Grieg Piano Concerto:
"I have never regarded Mr. Cole as an extremely fine interpreter—more as a sound general utility man. Still, the records are well worth trying by those who like hefty playing... ...In the slow movement (of the Greig piano concerto) the opening orchestral section is omitted and the movement is taken a little faster than the marked speed. The pianist is too urgent in this. It needs stroking. Some of his notes clang a trifle more than I like."
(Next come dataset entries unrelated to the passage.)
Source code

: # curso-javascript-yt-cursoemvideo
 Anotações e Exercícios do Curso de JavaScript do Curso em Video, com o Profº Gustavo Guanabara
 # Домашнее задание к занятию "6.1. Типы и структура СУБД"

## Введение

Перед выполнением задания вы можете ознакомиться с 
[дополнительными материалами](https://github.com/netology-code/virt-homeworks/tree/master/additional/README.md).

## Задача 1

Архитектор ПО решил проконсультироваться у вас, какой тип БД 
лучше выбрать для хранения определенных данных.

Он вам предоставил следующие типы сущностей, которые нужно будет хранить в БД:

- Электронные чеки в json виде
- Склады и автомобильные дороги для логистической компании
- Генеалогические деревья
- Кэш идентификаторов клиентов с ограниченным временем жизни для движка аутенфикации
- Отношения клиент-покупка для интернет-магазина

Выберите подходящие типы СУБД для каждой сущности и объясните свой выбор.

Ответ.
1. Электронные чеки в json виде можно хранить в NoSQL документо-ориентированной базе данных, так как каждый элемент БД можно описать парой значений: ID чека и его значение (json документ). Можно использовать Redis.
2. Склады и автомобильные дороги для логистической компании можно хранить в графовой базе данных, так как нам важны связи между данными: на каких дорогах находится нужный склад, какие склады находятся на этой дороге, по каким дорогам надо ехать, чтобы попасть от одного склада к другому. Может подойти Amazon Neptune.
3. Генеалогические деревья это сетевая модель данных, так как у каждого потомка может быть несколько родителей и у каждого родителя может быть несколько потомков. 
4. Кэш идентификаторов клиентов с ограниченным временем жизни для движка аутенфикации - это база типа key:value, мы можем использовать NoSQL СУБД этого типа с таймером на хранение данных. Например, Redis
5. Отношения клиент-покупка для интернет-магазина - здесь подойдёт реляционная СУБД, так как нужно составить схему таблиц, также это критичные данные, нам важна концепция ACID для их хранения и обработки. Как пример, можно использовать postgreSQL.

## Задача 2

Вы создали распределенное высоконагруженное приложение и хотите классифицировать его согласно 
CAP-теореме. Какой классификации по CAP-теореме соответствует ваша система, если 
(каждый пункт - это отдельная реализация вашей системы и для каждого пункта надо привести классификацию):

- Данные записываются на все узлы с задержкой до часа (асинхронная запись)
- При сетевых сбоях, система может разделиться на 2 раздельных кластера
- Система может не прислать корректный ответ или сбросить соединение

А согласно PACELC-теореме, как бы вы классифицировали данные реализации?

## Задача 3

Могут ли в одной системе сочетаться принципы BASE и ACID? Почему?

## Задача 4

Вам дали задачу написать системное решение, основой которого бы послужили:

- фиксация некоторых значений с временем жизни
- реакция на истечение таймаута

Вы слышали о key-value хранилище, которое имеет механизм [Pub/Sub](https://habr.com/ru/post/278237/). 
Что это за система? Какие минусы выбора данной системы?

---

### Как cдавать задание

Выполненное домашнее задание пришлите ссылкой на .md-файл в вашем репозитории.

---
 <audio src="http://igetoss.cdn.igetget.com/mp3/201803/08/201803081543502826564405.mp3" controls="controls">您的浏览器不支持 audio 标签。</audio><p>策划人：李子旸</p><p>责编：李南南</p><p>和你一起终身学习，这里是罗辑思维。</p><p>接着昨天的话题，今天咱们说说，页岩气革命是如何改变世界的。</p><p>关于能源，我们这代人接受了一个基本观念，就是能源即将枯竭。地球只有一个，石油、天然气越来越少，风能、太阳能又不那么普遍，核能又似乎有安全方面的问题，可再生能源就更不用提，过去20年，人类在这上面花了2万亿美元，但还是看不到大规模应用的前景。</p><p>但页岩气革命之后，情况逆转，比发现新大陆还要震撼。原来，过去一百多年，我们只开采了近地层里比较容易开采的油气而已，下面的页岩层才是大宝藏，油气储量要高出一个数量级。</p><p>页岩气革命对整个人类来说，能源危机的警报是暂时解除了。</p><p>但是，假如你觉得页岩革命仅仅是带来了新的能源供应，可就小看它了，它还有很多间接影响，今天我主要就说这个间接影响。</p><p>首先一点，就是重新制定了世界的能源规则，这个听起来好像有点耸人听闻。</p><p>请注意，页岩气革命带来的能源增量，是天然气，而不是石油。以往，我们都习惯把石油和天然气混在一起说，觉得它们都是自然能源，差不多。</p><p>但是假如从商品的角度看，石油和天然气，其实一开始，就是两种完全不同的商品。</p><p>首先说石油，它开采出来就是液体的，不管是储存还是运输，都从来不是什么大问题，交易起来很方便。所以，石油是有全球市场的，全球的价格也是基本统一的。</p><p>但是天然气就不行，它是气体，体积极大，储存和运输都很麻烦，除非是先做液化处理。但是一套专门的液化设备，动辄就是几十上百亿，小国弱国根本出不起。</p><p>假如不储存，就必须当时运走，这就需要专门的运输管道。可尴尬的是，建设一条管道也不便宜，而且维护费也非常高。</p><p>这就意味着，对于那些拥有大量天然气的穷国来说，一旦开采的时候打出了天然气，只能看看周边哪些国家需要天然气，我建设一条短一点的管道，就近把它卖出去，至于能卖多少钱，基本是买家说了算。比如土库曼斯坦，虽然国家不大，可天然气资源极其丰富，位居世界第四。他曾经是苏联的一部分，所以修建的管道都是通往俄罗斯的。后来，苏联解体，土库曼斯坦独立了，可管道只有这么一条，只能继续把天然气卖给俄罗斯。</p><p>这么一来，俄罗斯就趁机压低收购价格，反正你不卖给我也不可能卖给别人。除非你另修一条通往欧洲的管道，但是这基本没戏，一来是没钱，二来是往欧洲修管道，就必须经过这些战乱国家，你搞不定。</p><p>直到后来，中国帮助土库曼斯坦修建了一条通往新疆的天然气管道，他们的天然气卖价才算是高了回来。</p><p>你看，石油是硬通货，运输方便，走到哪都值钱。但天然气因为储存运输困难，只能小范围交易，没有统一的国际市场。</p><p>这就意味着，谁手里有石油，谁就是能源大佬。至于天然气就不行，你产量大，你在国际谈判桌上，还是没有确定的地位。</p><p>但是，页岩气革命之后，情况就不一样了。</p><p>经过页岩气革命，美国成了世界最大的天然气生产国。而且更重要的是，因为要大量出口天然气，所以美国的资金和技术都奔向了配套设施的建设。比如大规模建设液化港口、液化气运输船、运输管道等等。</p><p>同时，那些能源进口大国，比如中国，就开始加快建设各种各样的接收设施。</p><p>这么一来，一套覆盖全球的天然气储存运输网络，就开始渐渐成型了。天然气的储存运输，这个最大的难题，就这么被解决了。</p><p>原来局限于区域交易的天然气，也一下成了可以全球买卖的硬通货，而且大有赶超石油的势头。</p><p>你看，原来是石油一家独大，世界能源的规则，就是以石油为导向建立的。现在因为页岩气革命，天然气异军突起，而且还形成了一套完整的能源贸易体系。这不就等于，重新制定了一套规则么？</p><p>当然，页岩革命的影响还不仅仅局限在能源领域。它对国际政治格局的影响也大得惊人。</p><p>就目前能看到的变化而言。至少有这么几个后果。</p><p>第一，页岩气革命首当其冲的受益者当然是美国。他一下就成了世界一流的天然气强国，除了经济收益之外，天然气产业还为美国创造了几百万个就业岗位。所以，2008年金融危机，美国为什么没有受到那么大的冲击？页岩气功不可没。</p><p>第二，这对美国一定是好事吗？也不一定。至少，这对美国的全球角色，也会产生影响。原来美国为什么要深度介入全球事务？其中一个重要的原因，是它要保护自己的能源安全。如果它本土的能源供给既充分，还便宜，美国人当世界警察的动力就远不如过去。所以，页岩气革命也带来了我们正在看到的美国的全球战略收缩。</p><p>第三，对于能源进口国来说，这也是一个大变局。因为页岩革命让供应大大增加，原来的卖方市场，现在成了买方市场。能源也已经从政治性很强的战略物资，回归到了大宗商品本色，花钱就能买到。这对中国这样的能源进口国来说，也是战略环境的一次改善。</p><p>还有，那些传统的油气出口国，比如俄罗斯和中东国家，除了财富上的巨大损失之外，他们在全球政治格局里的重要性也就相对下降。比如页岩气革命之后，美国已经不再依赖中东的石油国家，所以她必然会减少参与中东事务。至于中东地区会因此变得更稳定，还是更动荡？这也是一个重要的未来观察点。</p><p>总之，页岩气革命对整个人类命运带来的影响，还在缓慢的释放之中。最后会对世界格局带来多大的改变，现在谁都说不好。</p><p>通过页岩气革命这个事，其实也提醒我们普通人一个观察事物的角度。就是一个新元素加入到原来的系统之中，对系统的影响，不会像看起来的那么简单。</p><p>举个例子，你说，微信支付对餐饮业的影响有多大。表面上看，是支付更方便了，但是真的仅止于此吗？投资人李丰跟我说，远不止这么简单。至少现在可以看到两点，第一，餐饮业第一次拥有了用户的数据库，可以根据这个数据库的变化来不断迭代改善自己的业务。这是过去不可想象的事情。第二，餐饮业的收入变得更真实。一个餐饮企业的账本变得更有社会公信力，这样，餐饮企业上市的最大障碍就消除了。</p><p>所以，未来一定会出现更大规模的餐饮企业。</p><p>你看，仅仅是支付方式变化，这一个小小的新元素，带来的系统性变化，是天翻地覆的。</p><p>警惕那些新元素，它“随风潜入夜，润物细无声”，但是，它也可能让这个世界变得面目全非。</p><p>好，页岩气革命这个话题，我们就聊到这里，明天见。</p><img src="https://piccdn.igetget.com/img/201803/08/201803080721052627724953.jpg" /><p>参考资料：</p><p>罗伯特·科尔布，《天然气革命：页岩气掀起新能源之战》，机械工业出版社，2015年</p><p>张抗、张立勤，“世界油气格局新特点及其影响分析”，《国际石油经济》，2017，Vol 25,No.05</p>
Chopin, Rachmaninov, Grieg:
"Reginald Paul's British contemporary Maurice Cole made a number of highly impressive discs for Broadcast – I think especially of his Chopin, Rachmaninov and the Grieg Concerto with the same Metropolitan band (and Stanley Chapple) that accompanies Reginald Paul. He also made some less well-known sides for Aco – and they are no less impressive. Cole is an undeservedly neglected figure though some will remember his Bach LPs from the 1960s. He was married to the fiddler Winifred Small, with whom he also recorded, and we should have examples of his musicianship on CD. End of sermon."

Bach:
"These are thoughtful, considered performances; you feel Mr. Cole has a reason for everything he does." Review of Cole's recording of Bach's The Well-Tempered Clavier, book II in Gramophone Magazine, June 1963. "…unfailing musicality, control of part playing, complete accuracy, admirably firm rhythm, and an avoidance of all posturing and pretentiousness (would that the same could be said for all other Bach players!)". Review of Cole's recording of Bach's "Well-Tempered Clavier book I" in Gramophone Magazine, November 1962.